═════ Data excerpts

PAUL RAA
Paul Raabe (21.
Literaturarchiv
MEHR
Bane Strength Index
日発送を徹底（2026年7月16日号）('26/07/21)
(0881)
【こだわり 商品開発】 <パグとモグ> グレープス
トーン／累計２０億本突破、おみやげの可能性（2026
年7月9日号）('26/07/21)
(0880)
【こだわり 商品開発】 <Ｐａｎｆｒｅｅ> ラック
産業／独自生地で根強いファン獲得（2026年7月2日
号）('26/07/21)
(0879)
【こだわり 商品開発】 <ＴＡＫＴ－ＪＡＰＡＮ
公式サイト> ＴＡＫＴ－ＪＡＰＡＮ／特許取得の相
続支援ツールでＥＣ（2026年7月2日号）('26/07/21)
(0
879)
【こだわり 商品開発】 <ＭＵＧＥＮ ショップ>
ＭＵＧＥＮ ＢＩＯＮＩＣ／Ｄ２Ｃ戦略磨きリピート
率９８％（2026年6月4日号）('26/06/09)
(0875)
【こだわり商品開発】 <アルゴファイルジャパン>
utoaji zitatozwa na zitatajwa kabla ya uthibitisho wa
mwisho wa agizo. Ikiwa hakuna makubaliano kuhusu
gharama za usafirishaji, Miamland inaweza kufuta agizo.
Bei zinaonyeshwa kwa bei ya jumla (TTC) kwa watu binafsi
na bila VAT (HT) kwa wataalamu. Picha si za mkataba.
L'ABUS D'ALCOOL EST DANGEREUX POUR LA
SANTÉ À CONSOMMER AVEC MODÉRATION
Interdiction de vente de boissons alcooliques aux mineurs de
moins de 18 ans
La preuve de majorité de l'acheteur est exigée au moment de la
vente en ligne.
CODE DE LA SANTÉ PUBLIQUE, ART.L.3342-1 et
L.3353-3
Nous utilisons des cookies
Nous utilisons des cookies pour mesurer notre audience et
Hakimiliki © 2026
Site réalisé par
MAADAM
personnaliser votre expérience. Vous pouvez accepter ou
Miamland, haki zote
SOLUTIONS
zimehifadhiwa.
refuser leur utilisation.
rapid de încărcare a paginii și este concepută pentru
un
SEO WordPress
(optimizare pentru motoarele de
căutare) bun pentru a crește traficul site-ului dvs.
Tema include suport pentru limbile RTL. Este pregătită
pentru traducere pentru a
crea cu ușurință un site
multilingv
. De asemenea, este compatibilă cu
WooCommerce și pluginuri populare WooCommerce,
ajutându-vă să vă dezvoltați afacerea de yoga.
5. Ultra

══════════

What you return must be an exact retyping of the lines above starting at the line with "CODE DE LA SANTÉ PUBLIQUE, ART.L.3342-1 et" and ending at the line with "personnaliser votre expérience.", and nothing besides.

Finished exercise
CODE DE LA SANTÉ PUBLIQUE, ART.L.3342-1 et
L.3353-3
Nous utilisons des cookies
Nous utilisons des cookies pour mesurer notre audience et
Hakimiliki © 2026
Site réalisé par
MAADAM
personnaliser votre expérience. Vous pouvez accepter ou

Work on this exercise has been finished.